Ce qui vient ensuite sera cependant plus ardu. Le gouvernement doit former une alliance avec Pro, un groupe toujours préoccupé par des épisodes comme la fausse vidéo de Macri créée à l’aide de l’intelligence artificielle. "Mais trois gros monstres de Twitter l'ont fait !" se défendent dans La Libertad Avanza, où ils considèrent également que ce genre d'articles a généralement un effet neutre sur l'électorat.
Mais certaines rancunes devront être effacées. C'est pourquoi l'appel de Macri à Milei avant-hier était pertinent . « Notre propre initiative pour faire baisser les décibels », a décrit l’entourage de l’ancien président. Mais nous ne pouvons pas non plus nous attendre à des changements drastiques dans La Libertad Avanza. L'équipe de campagne du parti au pouvoir estime que les électeurs s'intéressent moins au ton du président ou à ses attaques qu'à ses réalisations. Les sondages le disent : l’ordre public et la baisse de l’inflation dans les secteurs les plus pauvres, et les deux conduisent à un dollar moins cher parmi les classes moyennes et supérieures. Il y a des concepts qui continuent d’apparaître dans les groupes de discussion et qui portent la marque de notre époque. Celle d'un bénéficiaire d'un plan social, par exemple, qui se réjouit de ne plus avoir à céder une partie de ses revenus à des personnalités politiques et de ne plus être obligé de « manifester ». Ces mêmes études révèlent que l’obsession de l’IPC est transversale à toutes les couches sociales. « Savez-vous à quel point il est difficile de changer les prix chaque semaine ? » a ajouté un marchand.
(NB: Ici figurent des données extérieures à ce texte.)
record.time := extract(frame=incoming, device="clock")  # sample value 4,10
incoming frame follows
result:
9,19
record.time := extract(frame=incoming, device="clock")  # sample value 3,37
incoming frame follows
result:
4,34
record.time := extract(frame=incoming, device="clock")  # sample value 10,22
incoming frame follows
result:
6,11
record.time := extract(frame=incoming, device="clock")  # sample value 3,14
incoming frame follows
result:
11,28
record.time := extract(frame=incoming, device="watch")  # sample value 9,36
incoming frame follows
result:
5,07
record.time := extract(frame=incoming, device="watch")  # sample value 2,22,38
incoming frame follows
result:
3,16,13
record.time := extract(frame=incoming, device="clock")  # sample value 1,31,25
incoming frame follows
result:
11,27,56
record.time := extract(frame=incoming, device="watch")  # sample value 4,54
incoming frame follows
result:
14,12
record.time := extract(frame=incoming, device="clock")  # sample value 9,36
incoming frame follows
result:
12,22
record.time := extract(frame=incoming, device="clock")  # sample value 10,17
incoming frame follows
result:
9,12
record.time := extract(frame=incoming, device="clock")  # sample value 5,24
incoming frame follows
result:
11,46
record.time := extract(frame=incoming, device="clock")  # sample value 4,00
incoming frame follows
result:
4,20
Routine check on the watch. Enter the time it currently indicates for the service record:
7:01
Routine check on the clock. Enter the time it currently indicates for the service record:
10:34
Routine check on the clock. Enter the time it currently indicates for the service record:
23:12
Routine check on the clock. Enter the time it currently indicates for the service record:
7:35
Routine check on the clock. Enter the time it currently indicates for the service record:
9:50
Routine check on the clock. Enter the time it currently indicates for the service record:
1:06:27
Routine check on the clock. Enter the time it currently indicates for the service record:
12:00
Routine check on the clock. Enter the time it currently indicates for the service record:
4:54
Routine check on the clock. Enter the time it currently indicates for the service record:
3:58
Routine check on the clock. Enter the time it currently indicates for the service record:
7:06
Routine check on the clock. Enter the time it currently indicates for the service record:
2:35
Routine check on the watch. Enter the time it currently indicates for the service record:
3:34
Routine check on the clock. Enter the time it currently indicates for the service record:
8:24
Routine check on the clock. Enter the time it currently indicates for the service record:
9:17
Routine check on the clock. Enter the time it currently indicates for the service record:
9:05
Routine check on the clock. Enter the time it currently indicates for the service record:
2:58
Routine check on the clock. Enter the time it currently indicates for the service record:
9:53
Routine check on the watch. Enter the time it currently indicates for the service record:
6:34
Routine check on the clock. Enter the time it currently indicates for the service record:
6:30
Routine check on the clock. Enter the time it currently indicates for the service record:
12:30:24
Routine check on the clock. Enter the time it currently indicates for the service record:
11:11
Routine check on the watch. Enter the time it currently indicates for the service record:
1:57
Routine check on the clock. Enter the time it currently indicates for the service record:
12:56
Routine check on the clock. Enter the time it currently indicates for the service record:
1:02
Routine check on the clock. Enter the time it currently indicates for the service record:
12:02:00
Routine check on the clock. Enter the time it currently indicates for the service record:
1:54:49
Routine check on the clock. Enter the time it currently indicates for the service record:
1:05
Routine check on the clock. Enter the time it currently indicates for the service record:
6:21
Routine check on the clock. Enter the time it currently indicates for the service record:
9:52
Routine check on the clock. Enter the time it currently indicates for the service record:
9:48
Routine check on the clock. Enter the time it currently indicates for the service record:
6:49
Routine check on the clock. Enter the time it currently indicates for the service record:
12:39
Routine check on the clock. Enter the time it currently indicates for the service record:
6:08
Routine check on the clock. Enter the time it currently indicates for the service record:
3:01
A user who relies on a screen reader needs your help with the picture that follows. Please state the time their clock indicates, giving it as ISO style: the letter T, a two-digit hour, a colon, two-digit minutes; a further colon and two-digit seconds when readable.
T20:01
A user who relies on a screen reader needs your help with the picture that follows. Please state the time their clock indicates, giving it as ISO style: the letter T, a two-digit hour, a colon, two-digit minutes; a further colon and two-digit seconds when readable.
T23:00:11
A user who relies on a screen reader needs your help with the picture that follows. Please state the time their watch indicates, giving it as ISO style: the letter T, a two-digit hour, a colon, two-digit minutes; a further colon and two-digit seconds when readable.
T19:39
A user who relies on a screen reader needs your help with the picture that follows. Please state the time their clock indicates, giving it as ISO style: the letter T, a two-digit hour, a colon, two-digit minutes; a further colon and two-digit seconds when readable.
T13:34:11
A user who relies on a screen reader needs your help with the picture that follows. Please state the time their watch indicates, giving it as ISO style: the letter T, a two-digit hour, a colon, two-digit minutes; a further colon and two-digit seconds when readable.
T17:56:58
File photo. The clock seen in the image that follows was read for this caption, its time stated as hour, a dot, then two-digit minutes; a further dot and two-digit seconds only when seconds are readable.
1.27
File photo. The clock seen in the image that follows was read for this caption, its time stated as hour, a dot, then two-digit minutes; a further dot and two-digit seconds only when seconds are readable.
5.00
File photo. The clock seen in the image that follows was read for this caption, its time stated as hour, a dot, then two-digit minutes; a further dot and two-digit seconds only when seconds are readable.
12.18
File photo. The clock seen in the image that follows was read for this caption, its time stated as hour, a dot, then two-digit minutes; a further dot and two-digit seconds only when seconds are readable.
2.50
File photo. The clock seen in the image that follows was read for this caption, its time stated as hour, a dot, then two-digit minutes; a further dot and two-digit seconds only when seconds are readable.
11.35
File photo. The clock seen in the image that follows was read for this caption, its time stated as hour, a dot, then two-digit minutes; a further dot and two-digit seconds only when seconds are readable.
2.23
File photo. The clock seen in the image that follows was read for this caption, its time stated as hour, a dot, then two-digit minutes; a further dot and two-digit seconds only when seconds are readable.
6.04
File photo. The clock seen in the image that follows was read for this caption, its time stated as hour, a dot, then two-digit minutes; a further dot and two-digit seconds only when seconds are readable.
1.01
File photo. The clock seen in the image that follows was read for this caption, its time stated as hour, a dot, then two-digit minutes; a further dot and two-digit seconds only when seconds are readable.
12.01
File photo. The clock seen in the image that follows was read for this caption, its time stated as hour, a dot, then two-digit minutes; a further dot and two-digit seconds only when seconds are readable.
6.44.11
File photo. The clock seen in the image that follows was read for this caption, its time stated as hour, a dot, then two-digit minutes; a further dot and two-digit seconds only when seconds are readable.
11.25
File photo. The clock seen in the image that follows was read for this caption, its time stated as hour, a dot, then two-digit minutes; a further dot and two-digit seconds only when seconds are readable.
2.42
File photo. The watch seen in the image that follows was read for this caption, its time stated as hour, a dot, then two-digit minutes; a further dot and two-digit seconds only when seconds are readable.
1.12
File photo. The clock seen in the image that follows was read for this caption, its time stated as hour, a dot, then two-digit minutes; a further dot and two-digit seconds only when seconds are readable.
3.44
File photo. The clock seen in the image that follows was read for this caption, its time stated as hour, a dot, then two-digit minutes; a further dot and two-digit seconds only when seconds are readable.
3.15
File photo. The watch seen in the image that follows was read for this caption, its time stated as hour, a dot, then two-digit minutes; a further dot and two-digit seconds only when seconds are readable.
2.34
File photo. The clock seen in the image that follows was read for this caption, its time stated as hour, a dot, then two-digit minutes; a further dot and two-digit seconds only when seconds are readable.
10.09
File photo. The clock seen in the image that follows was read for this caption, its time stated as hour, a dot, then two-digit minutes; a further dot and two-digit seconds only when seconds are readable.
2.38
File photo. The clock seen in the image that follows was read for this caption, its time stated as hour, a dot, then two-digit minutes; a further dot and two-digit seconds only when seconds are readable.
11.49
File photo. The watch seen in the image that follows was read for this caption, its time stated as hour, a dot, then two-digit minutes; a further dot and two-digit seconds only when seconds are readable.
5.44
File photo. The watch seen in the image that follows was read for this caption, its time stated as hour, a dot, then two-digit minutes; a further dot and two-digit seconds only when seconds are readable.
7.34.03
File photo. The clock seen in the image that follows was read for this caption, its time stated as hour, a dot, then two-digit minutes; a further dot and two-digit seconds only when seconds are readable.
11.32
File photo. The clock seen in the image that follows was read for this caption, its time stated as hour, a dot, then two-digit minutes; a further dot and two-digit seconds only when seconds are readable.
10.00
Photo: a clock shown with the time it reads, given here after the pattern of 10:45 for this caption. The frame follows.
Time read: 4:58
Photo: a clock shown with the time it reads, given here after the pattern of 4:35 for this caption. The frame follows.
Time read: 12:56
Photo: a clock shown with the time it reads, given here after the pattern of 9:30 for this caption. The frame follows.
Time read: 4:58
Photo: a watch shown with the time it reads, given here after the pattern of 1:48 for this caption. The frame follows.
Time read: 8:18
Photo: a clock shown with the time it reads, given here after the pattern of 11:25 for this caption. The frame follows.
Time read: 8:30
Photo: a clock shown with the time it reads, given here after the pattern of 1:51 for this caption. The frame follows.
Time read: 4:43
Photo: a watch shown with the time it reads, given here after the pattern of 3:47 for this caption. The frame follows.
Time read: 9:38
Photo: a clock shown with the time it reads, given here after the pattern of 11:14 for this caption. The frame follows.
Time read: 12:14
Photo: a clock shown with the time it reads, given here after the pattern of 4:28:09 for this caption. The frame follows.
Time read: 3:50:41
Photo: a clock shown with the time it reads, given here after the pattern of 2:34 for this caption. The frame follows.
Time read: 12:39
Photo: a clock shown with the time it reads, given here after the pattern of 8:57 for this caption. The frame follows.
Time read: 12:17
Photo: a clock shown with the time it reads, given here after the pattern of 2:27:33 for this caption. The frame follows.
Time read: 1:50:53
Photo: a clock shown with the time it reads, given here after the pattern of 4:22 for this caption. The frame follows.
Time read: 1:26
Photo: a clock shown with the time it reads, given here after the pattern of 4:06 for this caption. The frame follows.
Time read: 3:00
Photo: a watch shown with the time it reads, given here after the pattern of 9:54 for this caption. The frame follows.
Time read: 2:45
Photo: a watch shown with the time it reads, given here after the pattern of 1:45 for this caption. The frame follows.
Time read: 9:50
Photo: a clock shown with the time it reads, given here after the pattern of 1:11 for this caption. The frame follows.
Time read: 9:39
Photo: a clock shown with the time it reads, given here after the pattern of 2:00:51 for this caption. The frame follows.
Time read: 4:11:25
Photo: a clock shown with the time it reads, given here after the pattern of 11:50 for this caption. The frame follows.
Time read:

Les négociations avec Pro seront menées par l’intermédiaire des personnes les plus proches. Cristian Ritondo , qui est déjà reconnaissant au gouvernement d'avoir évité de les critiquer même au moment le plus tendu du combat, a immédiatement avoué. « Il jonglait avec ses discours », décrivent-ils.
Le reste dépendra de Macri, qui est non seulement meurtri par la défaite , mais aussi conditionné par elle. À partir de dimanche, s'il entend œuvrer pour préserver la ville de Buenos Aires en 2027, il devra négocier la gouvernabilité avec La Libertad Avanza à l'Assemblée législative. Il n'a pas pu le faire avec Rodríguez Larreta, qui exulte encore des 8% qui lui ont permis d'obtenir trois adjoints : l'ancien maire célèbre en privé une revanche.
Le gouvernement proposera au parti Pro de former des fronts uniquement lors des élections provinciales à Buenos Aires, où il concourt dans huit sections en utilisant le vieux bulletin de vote papier et où les maires de Macri auront sûrement une influence significative. Le gouvernement réservera également le nom et la marque La Libertad Avanza aux élections nationales. Quel serait l’intérêt, par exemple, de concourir avec votre propre liste contre Pablo Petrecca, maire de Junín, ou Guillermo Montenegro, de Mar del Plata ? Pourquoi gaspiller de l’énergie à Vicente López, où Soledad Martínez détient près de 60% des voix ? Ils sont prêts à négocier même avec les radicaux de Maximiliano Abad.
Parce que cela ne sert à rien de les diviser en Pro. Mais encore moins pour le gouvernement, qui vise un minimum de 120 représentants, un chiffre appréciable sachant qu'il y aura aussi un PJ (Parti du peuple) non kirchnérien et des gouverneurs disposés à discuter de chaque projet. Ce sera le cœur de la prochaine étape. Même l'annonce faite avant-hier concernant les dollars matelas indique que le Parlement est décisif. C’est ce que pensent également les chefs d’entreprise et les épargnants : sans lois, il n’y a pas de paradis.